[RECORDS PROVIDED]:
#####

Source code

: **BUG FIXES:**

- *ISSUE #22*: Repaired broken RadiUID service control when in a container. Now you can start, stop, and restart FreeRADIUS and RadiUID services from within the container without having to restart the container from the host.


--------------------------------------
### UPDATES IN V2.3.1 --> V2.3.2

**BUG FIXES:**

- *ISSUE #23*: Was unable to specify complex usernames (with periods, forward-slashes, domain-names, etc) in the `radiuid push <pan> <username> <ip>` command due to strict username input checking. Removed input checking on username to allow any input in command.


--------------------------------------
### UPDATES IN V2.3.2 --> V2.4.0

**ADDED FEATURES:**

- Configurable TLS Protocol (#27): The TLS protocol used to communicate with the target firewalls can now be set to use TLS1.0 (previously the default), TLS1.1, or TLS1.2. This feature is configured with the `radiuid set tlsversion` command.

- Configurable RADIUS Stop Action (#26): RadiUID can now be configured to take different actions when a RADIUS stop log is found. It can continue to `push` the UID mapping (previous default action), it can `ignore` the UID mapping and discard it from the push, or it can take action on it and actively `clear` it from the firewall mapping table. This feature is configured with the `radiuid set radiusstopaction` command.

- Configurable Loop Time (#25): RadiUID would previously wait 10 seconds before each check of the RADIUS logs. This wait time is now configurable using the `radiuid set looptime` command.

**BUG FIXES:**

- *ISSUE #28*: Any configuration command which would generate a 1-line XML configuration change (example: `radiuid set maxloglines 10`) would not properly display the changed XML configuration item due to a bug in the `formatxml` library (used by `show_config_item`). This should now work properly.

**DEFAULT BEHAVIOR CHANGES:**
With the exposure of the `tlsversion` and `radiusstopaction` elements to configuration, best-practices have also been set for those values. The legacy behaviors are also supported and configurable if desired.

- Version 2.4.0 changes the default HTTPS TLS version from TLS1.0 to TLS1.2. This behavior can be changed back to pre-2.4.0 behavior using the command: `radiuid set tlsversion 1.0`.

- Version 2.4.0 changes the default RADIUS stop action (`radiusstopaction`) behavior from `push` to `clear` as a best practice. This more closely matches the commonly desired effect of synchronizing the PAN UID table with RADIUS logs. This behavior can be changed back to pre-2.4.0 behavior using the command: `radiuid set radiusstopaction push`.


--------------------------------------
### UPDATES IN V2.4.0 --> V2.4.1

#####

[EXERCISE DESCRIPTION]: Can you copy the material above word for word, keeping every line and character as it stands?

[COMPLETED TASK]:
Source code

: **BUG FIXES:**

- *ISSUE #22*: Repaired broken RadiUID service control when in a container. Now you can start, stop, and restart FreeRADIUS and RadiUID services from within the container without having to restart the container from the host.


--------------------------------------
### UPDATES IN V2.3.1 --> V2.3.2

**BUG FIXES:**

- *ISSUE #23*: Was unable to specify complex usernames (with periods, forward-slashes, domain-names, etc) in the `radiuid push <pan> <username> <ip>` command due to strict username input checking. Removed input checking on username to allow any input in command.


--------------------------------------
### UPDATES IN V2.3.2 --> V2.4.0

**ADDED FEATURES:**

- Configurable TLS Protocol (#27): The TLS protocol used to communicate with the target firewalls can now be set to use TLS1.0 (previously the default), TLS1.1, or TLS1.2. This feature is configured with the `radiuid set tlsversion` command.

- Configurable RADIUS Stop Action (#26): RadiUID can now be configured to take different actions when a RADIUS stop log is found. It can continue to `push` the UID mapping (previous default action), it can `ignore` the UID mapping and discard it from the push, or it can take action on it and actively `clear` it from the firewall mapping table. This feature is configured with the `radiuid set radiusstopaction` command.

- Configurable Loop Time (#25): RadiUID would previously wait 10 seconds before each check of the RADIUS logs. This wait time is now configurable using the `radiuid set looptime` command.

**BUG FIXES:**

- *ISSUE #28*: Any configuration command which would generate a 1-line XML configuration change (example: `radiuid set maxloglines 10`) would not properly display the changed XML configuration item due to a bug in the `formatxml` library (used by `show_config_item`). This should now work properly.

**DEFAULT BEHAVIOR CHANGES:**
With the exposure of the `tlsversion` and `radiusstopaction` elements to configuration, best-practices have also been set for those values. The legacy behaviors are also supported and configurable if desired.

- Version 2.4.0 changes the default HTTPS TLS version from TLS1.0 to TLS1.2. This behavior can be changed back to pre-2.4.0 behavior using the command: `radiuid set tlsversion 1.0`.

- Version 2.4.0 changes the default RADIUS stop action (`radiusstopaction`) behavior from `push` to `clear` as a best practice. This more closely matches the commonly desired effect of synchronizing the PAN UID table with RADIUS logs. This behavior can be changed back to pre-2.4.0 behavior using the command: `radiuid set radiusstopaction push`.


--------------------------------------
### UPDATES IN V2.4.0 --> V2.4.1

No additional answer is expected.